Part of the reduced lifespan of unaltered pets can be attributed to their increased urge to roam, exposing them to fights with other animals, getting struck by cars, and other mishaps.
Another contributor to the increased longevity of altered pets involves the reduced risk of certain types of cancers. Unspayed female cats and dogs have a far greater chance of developing pyrometra (a fatal uterine infection), uterine cancer, and other cancers of the reproductive system.
Medical evidence indicates that females spayed before their first heat are typically healthier. (Many veterinarians now sterilize dogs and cats as young as eight weeks of age.)
Male pets who are neutered eliminate their chances of getting testicular cancer, and it is thought they they have lowered rates of prostate cancer, as well.

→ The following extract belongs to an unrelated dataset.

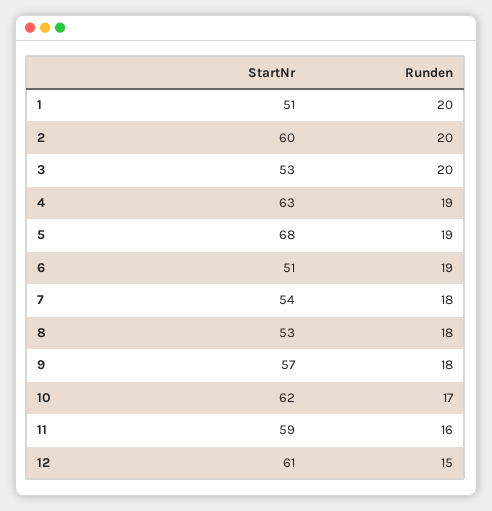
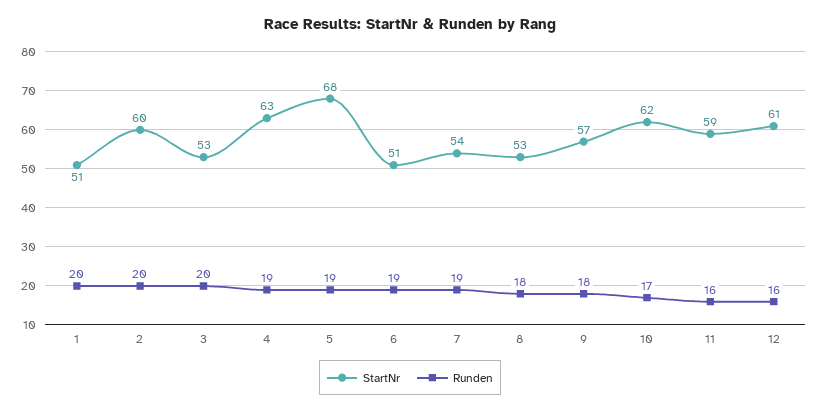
Runden, 7: 18 -> 19
Runden, 12: 15 -> 16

Getting your pets spayed/neutered will not change their fundamental personality, like their protective instinct. Read more spay/neuter myths »
Unneutered dogs are much more assertive and prone to urine-marking (lifting his leg) than neutered dogs. Although it is most often associated with male dogs, females may do it, too. Spaying or neutering your dog should reduce urine-marking and may stop it altogether.

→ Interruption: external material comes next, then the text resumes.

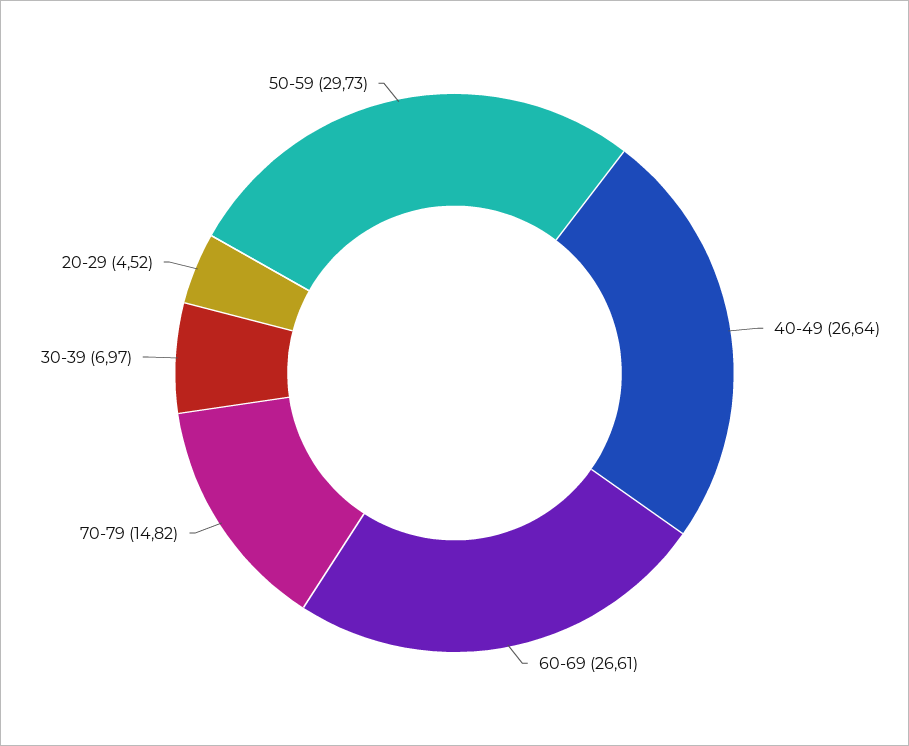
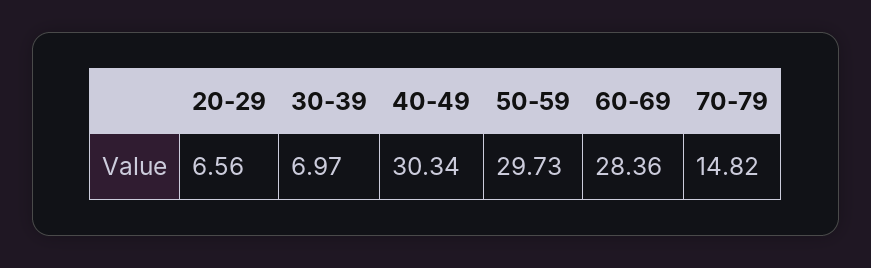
40-49: 26.64 -> 30.34
60-69: 26.61 -> 28.36
20-29: 4.52 -> 6.56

For cats, the urge to spray is extremely strong in an intact cat, and the simplest solution is toget yours neutered or spayed by 4 months of age before there’s even a problem. Neutering solves 90 percent of all marking issues, even in cats that have been doing it for a while. It can also minimize howling, the urge to roam, and fighitng with other males.
In both cats and dogs, the longer you wait, the greater the risk you run of the surgery not doing the trick because the behavior is so ingrained.
While getting your pets spayed/neutered can help curb undesirable behaviors, it will not change their fundamental personality, like their protective instinct.
When you factor in the long-term costs potentially incurred by a non-altered pet, the savings afforded by spay/neuter are clear (especially given the plethora of low-cost spay/neuter clincs).
Caring for a pet with reproductive system cancer or pyometra can easily run into the thousands of dollars—five to ten times as much as a routine spay surgery. Additionally, unaltered pets can be more destructive or high-strung around other dogs. Serious fighting is more common between unaltered pets of the same gender and can incur high veterinary costs.
Renewing your pet’s license can be more expensive, too. Many counties have spay/neuter laws that require pets to be sterilized, or require people with unaltered pets to pay higher license renewal fees.
Part of being conscientious about the pet overpopulation problem is to spay or neuter your pet rabbits, too. Rabbits reproduce faster than dogs or cats and often end up in shelters, where they must be euthanized. Neutering male rabbits can reduce hormone-driven behavior such as lunging, mounting, spraying, and boxing.
And just as with dogs and cats, spayed female rabbits are less likely to get ovarian, mammary, and uterine cancers, which can be prevalent in mature females.
Millions of pet deaths each year are a needless tragedy. By spaying and neutering your pet, you can be an important part of the solution. Contact your veterinarian today and be sure to let your family and friends know that they should do the same.